**EXERCISE DETAILS:** Collect all lines from the records below that include the word "will".

**DATA FOR PROCESSING:**
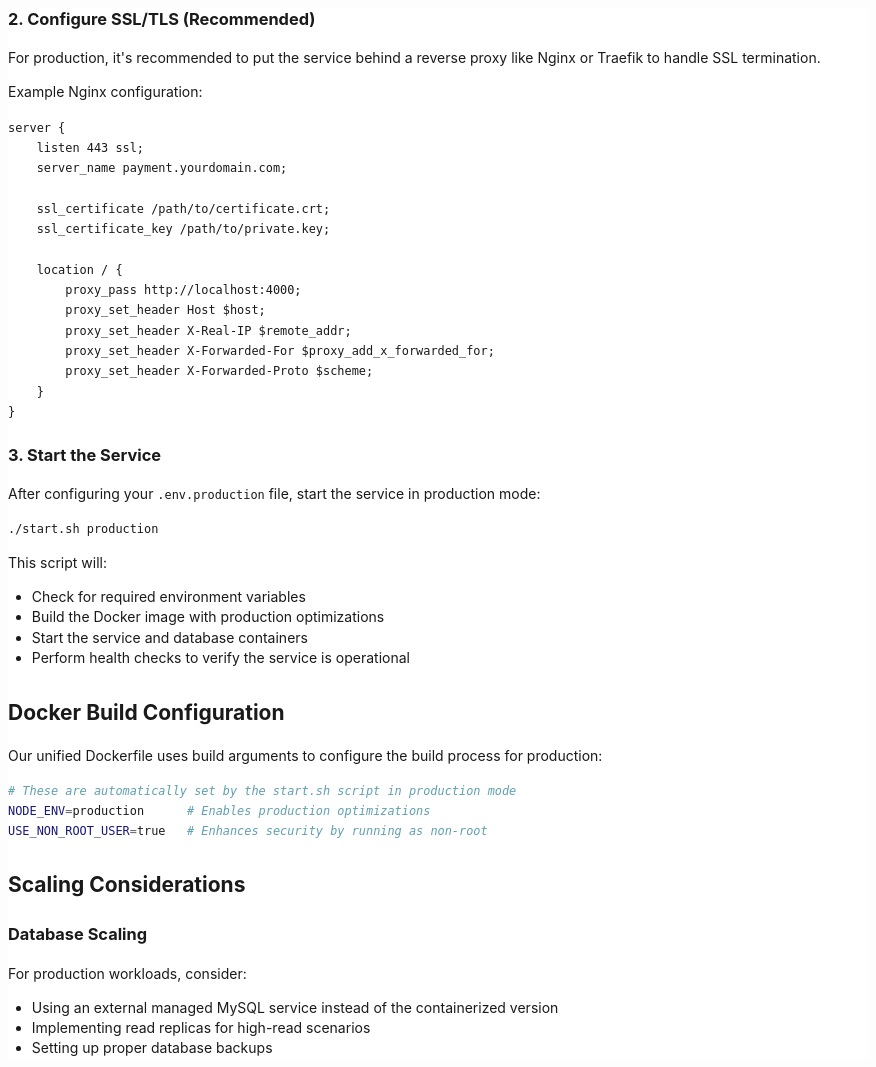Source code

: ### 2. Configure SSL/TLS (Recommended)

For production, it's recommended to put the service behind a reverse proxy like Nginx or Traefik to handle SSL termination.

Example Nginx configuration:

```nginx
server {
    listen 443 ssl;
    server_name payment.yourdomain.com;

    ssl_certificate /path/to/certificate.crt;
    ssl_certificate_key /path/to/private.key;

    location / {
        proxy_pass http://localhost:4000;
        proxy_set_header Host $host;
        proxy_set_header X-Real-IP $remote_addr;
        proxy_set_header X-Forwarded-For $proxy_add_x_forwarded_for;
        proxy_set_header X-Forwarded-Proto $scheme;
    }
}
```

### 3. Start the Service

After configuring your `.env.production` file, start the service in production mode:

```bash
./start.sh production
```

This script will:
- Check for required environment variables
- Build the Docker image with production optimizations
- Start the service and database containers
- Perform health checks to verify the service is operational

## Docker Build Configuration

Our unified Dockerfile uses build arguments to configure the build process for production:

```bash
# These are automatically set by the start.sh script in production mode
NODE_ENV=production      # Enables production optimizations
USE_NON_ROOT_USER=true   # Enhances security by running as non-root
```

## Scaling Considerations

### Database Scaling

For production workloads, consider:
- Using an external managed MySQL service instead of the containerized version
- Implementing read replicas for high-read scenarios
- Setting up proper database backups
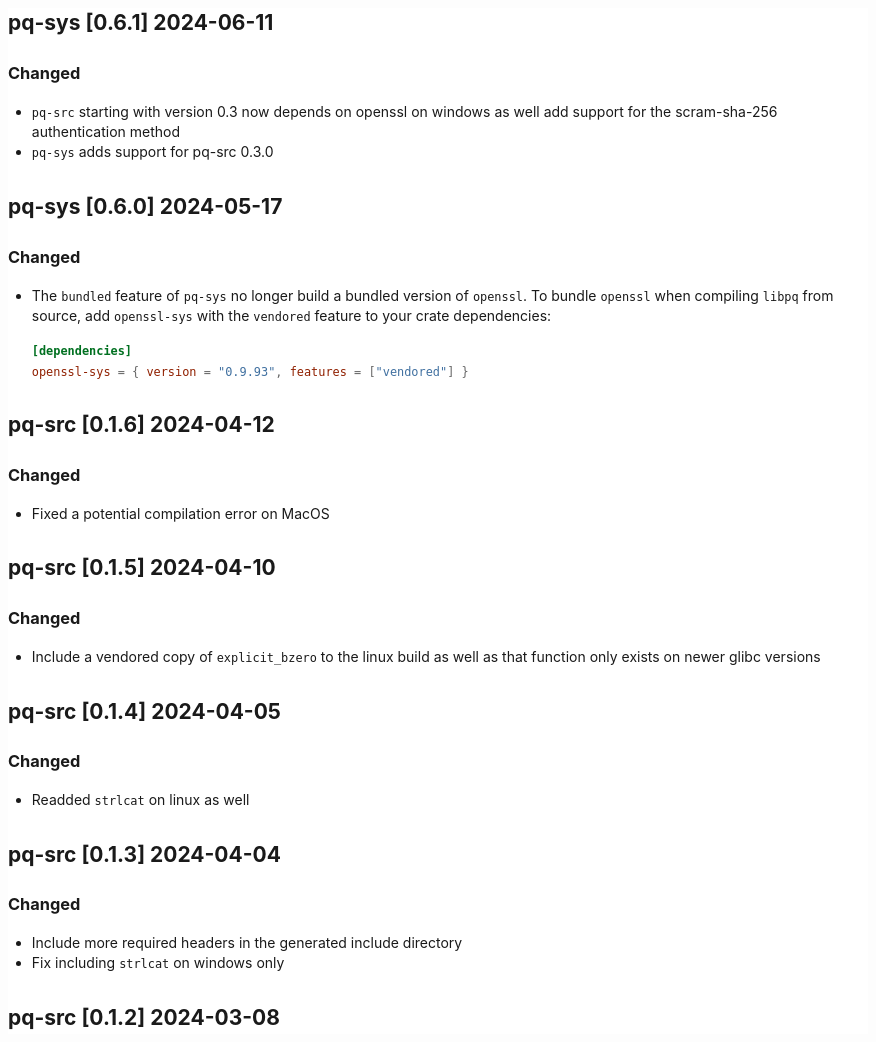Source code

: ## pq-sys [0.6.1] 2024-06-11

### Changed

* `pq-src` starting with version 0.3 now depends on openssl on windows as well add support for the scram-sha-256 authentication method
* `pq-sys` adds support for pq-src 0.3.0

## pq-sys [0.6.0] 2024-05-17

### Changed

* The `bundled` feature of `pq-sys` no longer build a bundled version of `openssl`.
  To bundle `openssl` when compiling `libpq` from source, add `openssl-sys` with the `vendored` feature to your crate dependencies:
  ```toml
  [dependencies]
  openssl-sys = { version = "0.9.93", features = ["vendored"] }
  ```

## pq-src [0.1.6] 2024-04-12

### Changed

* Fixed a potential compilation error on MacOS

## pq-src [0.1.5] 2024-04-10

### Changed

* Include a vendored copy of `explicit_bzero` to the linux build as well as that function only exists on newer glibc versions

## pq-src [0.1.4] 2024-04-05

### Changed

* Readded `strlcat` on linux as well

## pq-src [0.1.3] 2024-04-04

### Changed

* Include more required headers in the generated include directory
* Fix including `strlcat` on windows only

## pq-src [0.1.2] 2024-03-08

...

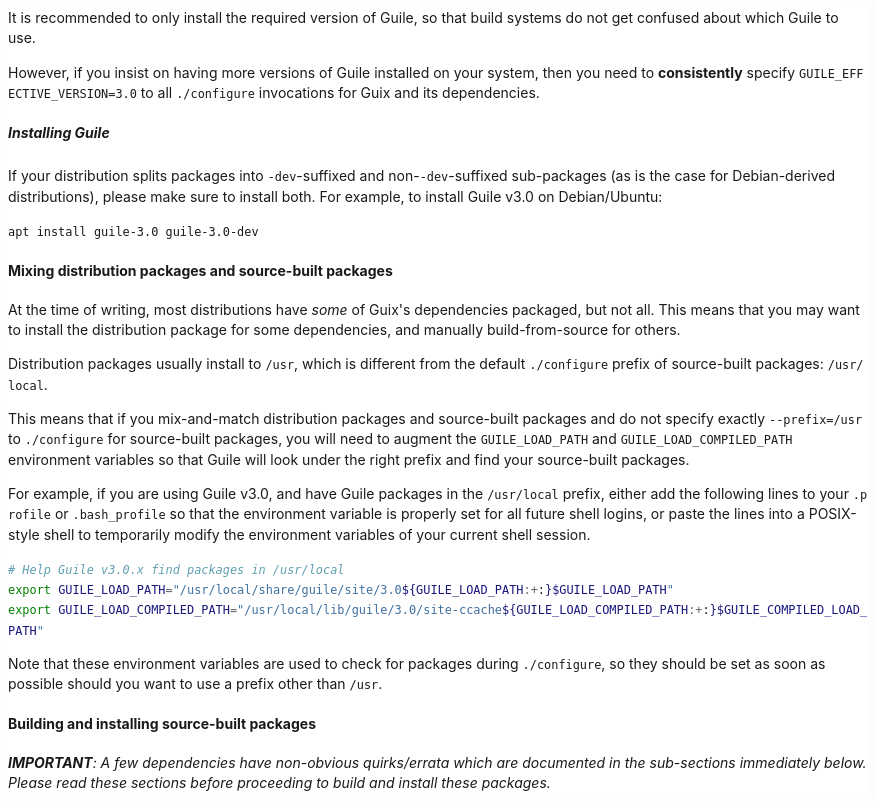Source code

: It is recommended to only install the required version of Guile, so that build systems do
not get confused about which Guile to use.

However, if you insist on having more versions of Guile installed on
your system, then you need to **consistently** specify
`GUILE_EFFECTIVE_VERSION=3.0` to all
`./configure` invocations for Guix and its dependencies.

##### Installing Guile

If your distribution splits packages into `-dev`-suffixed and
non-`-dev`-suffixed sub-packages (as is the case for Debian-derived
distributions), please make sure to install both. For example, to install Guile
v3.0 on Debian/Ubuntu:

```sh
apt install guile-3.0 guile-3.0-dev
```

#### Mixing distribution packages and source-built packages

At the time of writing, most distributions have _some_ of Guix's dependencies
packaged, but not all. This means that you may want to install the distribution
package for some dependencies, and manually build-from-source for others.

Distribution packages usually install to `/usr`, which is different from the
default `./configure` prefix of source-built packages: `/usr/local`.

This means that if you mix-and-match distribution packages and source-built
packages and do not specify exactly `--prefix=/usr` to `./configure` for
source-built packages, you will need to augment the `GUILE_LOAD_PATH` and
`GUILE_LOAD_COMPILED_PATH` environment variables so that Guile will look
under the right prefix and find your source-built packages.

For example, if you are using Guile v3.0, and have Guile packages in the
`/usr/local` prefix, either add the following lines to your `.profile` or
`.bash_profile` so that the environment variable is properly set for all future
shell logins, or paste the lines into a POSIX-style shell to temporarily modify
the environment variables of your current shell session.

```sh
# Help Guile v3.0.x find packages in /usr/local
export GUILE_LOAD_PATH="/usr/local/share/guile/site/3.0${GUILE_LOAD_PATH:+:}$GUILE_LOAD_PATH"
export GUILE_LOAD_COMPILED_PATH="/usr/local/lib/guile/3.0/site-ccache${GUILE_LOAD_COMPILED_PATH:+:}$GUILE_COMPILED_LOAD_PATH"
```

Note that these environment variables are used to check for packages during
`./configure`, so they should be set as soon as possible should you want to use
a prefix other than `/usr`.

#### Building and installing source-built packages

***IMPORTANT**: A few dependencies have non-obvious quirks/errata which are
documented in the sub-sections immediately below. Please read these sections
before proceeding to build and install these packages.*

**YOUR RESPONSE:**
This script will:
source-built packages, you will need to augment the `GUILE_LOAD_PATH` and
`GUILE_LOAD_COMPILED_PATH` environment variables so that Guile will look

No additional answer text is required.